Here are a few ways to use this approach for writing and illustrating (and possibly other shortish forms of storytelling):

  • Analyse a story: After reading a short story, try to distil it into three big moods. These will be subjective, and you could quite easily do more than one version. It’s a useful way to compress both the story and your personal reaction to it into something you can examine.
    • Sometimes this is easier a little while after you’ve read the story, when the details have softened with distance.
  • Make your own list: Keep repeating the step above. This way, you’ll also have a deeper understanding of what you mean by the moods (and why), and why you like particular story-shapes.
  • Develop an idea: Take an idea (or image/object/aesthetic).
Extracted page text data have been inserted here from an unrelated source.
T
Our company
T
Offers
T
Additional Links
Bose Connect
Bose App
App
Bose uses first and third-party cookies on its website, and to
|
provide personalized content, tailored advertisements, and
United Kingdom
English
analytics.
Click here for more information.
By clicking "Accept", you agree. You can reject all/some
Pick a story-progression you like.
    • Drop the idea into one of the three slots. See what ideas that suggests for the other two slots.
      • E.g. say you choose “fragments — facets — whole” and your idea is a bicycle courier on a penny-farthing bicycle.
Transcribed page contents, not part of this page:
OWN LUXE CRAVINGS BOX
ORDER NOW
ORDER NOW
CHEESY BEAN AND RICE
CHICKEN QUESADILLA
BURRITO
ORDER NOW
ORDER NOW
        • Does that idea feel like a fragment? In that case, what else is going on in the world — other anachronisms? And then why — what’s the whole story? Time travel? These are the last bicycles built to last? This is likely to be a world-building story, widening out from a glimpse of an individual.
        • Or is the anachronistic (but jaunty) bicycle courier a larger facet of the story? What are the original glimpses which are made sense of by this magnificent personage? And how does their world fit them? This is less character-focussed, and personally it’s the idea that attracts me least.
        • Or if the solution and reward of the story is the realisation of the reality of this tweed-clad courier, then the first two sections might be about building up the puzzle, the oddities and idiosyncrasies of this person (an ever so slightly jarring day-in-the-life), before letting the reader know what they’re actually riding. This is more of a twist ending.
        • (This approach work equally for an illustration — either a three-panel story or a way to choose a scene to illustrate).
    • Once you have images to match those three moods, you’ll probably need to consider the links and impetus, how each connects and moves on to the next. This is fun and fairly self-explanatory.
  • Strengthen a story: Think of a story you are working on. Look for a story-shape that appeals to you and/or resonates with the draft. See where you could strengthen the story by enhancing (or being more deliberate about) some of those moods.
    • Note: Some of these story shapes are more common in certain genres. You can pick a shape that obviously suits the type of story you’re working with. “Door – something through it — pushed back (with lingering knowledge)” is a very common old-school ghost story structure (it fits most of my favourite M.R. James stories).
    • But you don’t need to find an ‘appropriate’ shape — it’s fun to work against the grain. You could, for example, tell/illustrate a fairy-tale romance with a mood of gathering horror.
  • Reinterpret/riff on a story: Pick an existing story (or one you’re illustrating) and choose the WRONG mood progression, and retell/illustrate it according to that.
  • Remix: Randomly select three moods and find a story-shape you want to play with (resolution — horror — meet cute?). Or randomly select three images to drop into a particular story-shape, and try to make them work as a story.
  • Shortcuts: This has been useful for getting people who aren’t used to thinking in terms of narrative structure to quickly develop a story.

Which short stories are these based on? I haven’t included the reference-stories in this post because some of these progressions are spoilers and a few are very vague memories, and some of them are extremely subjective interpretations — my personal reactions to a story I knew was intended to create a different effect, but had an unintended but intriguing impact on me. Further, many shapes are distilled from or common to a genre or style. I’m keeping better lists now!